Michael Fishman, who came back from near retirement to reprise his role as D.J. Conner, having returned from war in the Middle East, on the Roseanne revival, is “devastated” by the show’s cancellation, CNN is reporting.
In a tweet, Fishman lamented the effect the show’s cancellation will have on his costars, its writers, and all of the behind-the-scenes lighting technicians, sound technicians, stagehands, and so on (it’s estimated that around 200 people derived their paychecks from Roseanne directly).
“Today is one of the hardest in my life. I feel devastated, not for the end of the Roseanne show, but for all those who poured their hearts and souls into our jobs, and the audience that welcomed us into their homes.”
He further went on to distance himself from costar Roseanne Barr’s tweets.
“We must stand-up against; bias, hatred, bigotry and ignorance to make society a better place for all.”
Fishman and his colleagues may not be without jobs for too long, however. The show was hugely popular, having been renewed by ABC for a second season after only nine episodes of the revived series. Roseanne was a bankable money-maker, and fans are hoping that another network would pick up the show – such as Fox, which picked up Last Man Standing, much to the delight of conservative audiences who found common ground with conservative star Tim Allen.
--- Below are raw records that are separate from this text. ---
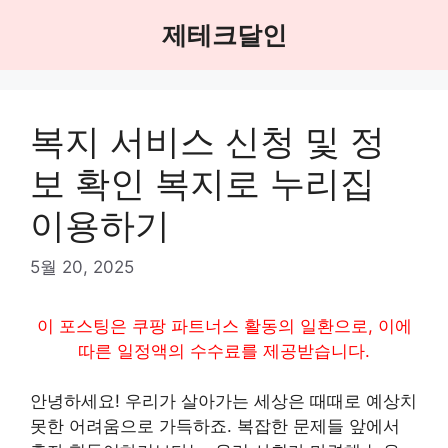
Skip
제테크달인
to
content
복지 서비스 신청 및 정
보 확인 복지로 누리집
이용하기
5월 20, 2025
이 포스팅은 쿠팡 파트너스 활동의 일환으로, 이에
따른 일정액의 수수료를 제공받습니다.
안녕하세요! 우리가 살아가는 세상은 때때로 예상치
못한 어려움으로 가득하죠. 복잡한 문제들 앞에서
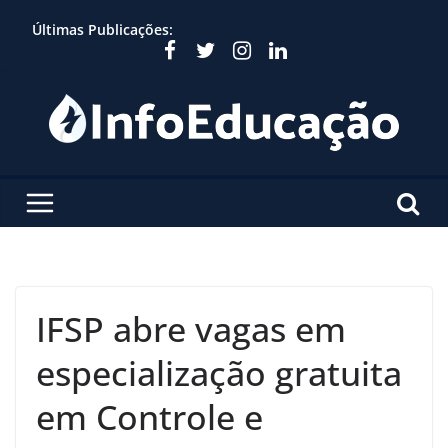
Skip
Últimas Publicações:
to
content
IFSP abre vagas em
especialização gratuita
em Controle e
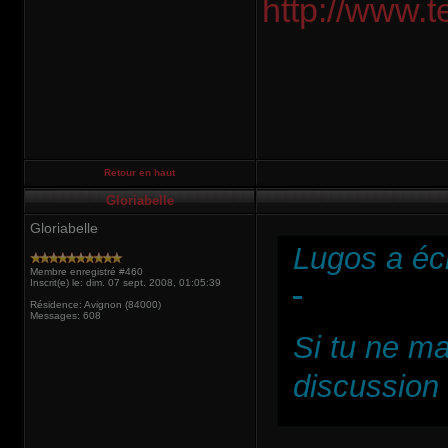
http://www.
Retour en haut
Gloriabelle
Gloriabelle
Lugos a écr
Membre enregistré #460
Inscrit(e) le: dim. 07 sept. 2008, 01:05:39
Résidence: Avignon (84000)
Messages: 608
Si tu ne ma
discussion 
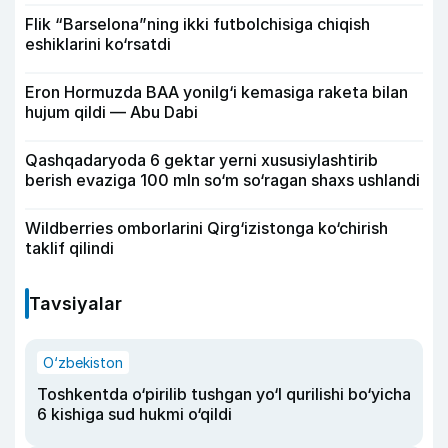
Flik “Barselona”ning ikki futbolchisiga chiqish
eshiklarini ko‘rsatdi
Eron Hormuzda BAA yonilg‘i kemasiga raketa bilan
hujum qildi — Abu Dabi
Qashqadaryoda 6 gektar yerni xususiylashtirib
berish evaziga 100 mln so‘m so‘ragan shaxs ushlandi
Wildberries omborlarini Qirg‘izistonga ko‘chirish
taklif qilindi
Tavsiyalar
O‘zbekiston
Toshkentda o‘pirilib tushgan yo‘l qurilishi bo‘yicha
6 kishiga sud hukmi o‘qildi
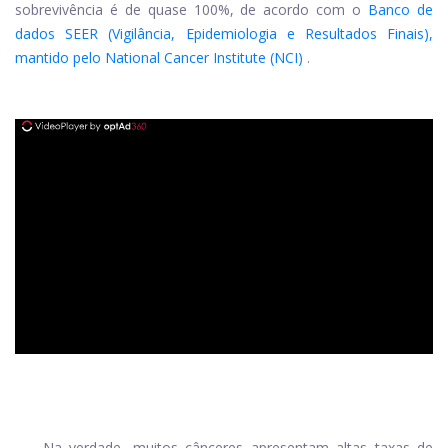
sobrevivência é de quase 100%, de acordo com o
Banco de
dados SEER (Vigilância, Epidemiologia e Resultados Finais),
mantido pelo National Cancer Institute (NCI)
.
ad
Na verdade, muitos cânceres apresentam altas taxas de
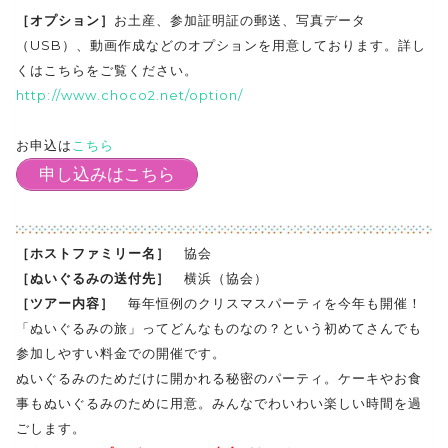
［オプション］
お土産、参加証明証の郵送、写真データ
（USB）、動画作成などのオプションを用意しております。詳し
くはこちらをご覧ください。
http://www.choco2.net/option/
お申込は
こちら
申し込みはこちら
［ホストファミリー名］
協会
［ぬいぐるみの送付先］
横浜（協会）
［ツアー内容］
毎年恒例のクリスマスパーティを今年も開催！
「ぬいぐるみの旅」ってどんなものなの？という初めてさんでも
参加しやすい料金での開催です。
ぬいぐるみのためだけに開かれる秘密のパーティ。ケーキやお食
事もぬいぐるみのために用意。みんなでわいわい楽しい時間を過
ごします。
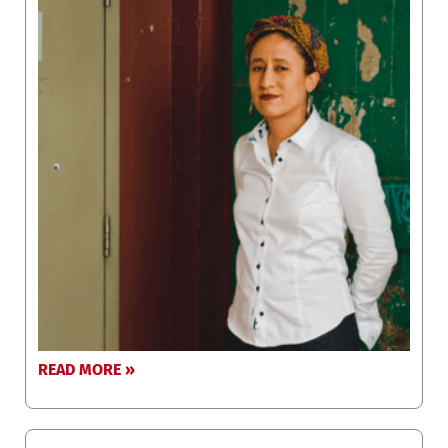
READ MORE »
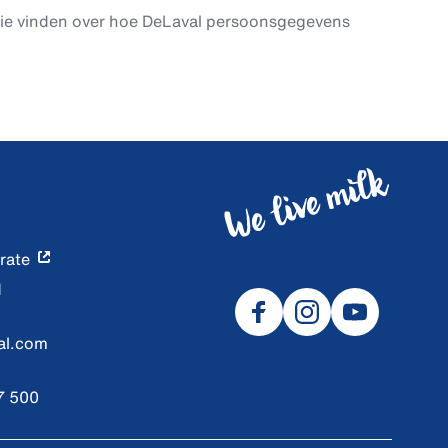
tie vinden over hoe DeLaval persoonsgegevens
rate
d
al.com
7 500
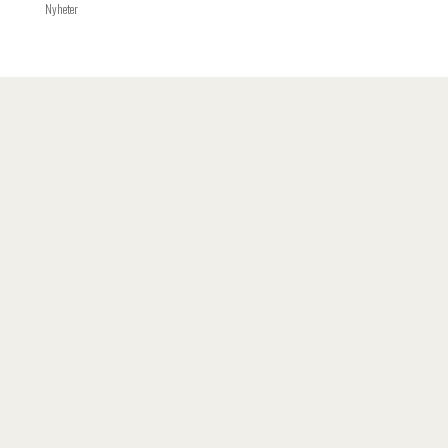
Nyheter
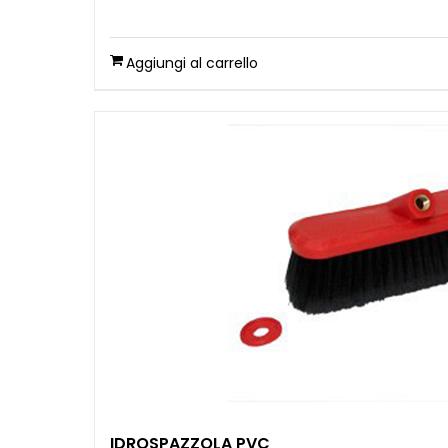
Aggiungi al carrello
IDROSPAZZOLA PVC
If Fox does pick up Roseanne, it will do so without Sara Gilbert, who played daughter Darlene, as she’s vowed never to work with Roseanne Barr again. Similarly, as reported by the Inquisitr, Emma Kenney, who played granddaughter Harris, had planned to quit even before the show was canceled.
Meanwhile, as reported by the Inquisitr writer Amanda Lynne, the Roseanne cast reportedly held an emergency meeting to continue the show without her. Supposedly the cast met to brainstorm ways to keep the revival going without its namesake star.
Fishman, for his part, will almost certainly never need to work another day in his life, considering the residual checks he’s been getting from Roseanne for decades. According to IMDB, Fishman has had very little work since the original run of Roseanne ended nearly two decades ago, doing only bit parts here and there.
According to a 2012 report in The FW (long before there was any talk of a Roseanne revival), Fishman has worked behind the scenes in the entertainment industry, working on set buildings, set design, and camera operation.